**Passage given:**
____________
Helping Your Business Find a New Owner
It may be helpful to have some knowledge of the loans available to interested buyers. One great financing option when purchasing a business is a loan through the Small Business Administration (SBA). The SBA 7(a) guaranteed loan program is built to finance goodwill and business assets for individuals looking to buy a business. Some of the benefits of SBA financing include:
- Longer terms — up to 10 years financing
- Loan amounts up to $5,000,000
- Competitive rates and terms
- Potentially as little as 10 percent equity from the buyer
- Seller financing available to limit buyer down payment
- Other options include business term loans and lines of credit.
Price and Payments
Price is only one component of the sale of your business. Consider how long you are willing to consult or work through the transition. Since time is your most important commodity, a sale with a three-year consulting agreement may be much less attractive than a sale with a one-year agreement. If you plan to start a new business, a non-compete agreement becomes extremely important.
____________
**Entries supplied:**
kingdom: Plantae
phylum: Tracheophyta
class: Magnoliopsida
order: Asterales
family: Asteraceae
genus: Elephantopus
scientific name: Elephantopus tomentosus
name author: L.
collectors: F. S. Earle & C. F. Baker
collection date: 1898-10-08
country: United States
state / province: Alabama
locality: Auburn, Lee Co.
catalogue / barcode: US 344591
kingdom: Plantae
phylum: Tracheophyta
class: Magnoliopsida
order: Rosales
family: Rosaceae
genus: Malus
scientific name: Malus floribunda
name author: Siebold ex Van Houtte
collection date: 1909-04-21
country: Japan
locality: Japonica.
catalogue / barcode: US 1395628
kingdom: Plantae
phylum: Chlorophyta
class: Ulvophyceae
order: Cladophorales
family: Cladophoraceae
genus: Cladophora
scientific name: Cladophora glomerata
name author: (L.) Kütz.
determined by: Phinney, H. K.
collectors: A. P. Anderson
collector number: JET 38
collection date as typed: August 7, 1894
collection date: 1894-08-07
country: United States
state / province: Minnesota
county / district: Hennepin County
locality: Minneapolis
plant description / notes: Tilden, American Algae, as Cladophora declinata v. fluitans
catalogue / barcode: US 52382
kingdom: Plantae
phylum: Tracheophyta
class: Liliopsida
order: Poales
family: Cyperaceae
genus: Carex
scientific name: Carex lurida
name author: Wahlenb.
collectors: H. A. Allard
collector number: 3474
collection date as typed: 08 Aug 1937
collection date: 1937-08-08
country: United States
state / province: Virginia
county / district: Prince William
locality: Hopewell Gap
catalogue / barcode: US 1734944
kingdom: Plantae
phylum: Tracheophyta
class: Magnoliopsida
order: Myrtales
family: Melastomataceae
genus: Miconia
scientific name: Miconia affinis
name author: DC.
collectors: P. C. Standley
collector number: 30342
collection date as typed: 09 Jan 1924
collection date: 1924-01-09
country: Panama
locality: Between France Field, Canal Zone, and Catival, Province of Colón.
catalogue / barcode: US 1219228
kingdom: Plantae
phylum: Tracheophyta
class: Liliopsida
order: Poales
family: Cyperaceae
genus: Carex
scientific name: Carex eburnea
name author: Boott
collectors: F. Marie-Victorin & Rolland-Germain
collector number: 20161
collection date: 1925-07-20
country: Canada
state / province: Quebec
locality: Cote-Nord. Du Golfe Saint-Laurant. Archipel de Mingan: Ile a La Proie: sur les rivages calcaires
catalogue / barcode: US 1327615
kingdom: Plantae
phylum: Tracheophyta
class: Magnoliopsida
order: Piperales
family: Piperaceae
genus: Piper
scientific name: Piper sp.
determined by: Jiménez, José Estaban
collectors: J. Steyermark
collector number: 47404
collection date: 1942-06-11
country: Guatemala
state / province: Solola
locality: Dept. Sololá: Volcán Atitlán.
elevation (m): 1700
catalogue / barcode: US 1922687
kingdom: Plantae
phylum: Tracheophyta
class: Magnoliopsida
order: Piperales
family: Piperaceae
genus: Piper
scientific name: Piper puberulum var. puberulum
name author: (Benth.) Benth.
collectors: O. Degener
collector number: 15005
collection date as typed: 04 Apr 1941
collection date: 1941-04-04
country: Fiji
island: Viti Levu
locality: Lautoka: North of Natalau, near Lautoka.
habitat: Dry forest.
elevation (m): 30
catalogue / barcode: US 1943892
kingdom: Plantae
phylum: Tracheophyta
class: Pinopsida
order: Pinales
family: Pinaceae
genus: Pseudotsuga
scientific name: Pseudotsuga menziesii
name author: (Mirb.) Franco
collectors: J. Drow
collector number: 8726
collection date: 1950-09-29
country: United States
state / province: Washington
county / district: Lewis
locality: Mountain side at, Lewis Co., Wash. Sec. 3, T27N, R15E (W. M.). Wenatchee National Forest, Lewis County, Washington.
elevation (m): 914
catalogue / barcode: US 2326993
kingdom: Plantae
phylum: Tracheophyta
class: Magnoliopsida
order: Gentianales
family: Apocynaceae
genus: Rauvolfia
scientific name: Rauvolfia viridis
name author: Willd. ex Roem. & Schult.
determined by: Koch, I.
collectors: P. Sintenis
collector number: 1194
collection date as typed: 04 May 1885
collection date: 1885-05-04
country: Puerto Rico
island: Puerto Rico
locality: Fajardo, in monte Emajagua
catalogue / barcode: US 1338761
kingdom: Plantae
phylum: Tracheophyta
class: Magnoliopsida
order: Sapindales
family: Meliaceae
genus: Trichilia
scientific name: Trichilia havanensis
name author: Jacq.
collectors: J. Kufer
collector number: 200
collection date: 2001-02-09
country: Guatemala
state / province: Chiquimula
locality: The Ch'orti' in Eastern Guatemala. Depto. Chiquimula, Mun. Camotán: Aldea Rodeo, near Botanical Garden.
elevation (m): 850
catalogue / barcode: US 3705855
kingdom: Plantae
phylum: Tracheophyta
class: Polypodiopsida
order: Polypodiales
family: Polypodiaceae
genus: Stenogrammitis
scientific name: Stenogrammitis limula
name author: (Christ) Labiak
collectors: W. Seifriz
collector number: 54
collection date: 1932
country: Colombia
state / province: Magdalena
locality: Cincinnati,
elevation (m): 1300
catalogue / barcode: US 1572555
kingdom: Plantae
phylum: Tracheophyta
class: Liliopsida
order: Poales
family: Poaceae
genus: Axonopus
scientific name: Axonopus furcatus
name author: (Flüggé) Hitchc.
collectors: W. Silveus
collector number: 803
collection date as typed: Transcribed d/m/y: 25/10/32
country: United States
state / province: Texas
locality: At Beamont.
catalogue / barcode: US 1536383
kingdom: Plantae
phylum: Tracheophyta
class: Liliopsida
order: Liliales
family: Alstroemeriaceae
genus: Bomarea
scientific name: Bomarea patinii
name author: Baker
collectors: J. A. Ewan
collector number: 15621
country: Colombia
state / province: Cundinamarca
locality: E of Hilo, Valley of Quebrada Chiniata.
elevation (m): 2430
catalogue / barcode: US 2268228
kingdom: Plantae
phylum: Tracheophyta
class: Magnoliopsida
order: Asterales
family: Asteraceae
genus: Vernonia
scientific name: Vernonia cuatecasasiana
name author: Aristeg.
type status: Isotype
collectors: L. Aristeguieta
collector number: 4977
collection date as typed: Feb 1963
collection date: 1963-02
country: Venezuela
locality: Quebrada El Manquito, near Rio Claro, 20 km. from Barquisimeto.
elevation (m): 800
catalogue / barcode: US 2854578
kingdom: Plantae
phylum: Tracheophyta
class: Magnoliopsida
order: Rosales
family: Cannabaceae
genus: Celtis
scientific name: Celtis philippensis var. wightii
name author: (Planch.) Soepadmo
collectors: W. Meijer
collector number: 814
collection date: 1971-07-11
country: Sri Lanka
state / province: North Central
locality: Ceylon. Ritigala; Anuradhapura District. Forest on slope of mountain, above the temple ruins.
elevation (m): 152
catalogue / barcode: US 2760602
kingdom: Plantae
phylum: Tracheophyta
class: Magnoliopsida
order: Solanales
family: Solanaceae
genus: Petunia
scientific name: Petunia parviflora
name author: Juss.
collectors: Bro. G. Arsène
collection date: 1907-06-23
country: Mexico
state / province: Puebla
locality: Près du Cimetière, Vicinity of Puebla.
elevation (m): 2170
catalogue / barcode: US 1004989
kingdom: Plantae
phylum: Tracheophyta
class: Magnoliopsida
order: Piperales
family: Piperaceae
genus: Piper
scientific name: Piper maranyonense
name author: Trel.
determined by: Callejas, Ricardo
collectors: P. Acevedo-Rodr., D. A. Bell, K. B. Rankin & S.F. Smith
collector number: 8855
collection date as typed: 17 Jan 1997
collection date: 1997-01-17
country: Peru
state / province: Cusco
____________
**Directions:** Rewrite the paragraph of the passage on selling a business that begins "Price is only one component" as a short bulleted list that keeps its main facts.

**Task answer:**
- Price is only one part of selling your business.
- Decide how long you are willing to consult or work through the transition.
- Because time is your most important commodity, a sale with a three-year consulting agreement may be much less attractive than one with a one-year agreement.
- If you plan to start a new business, a non-compete agreement becomes extremely important.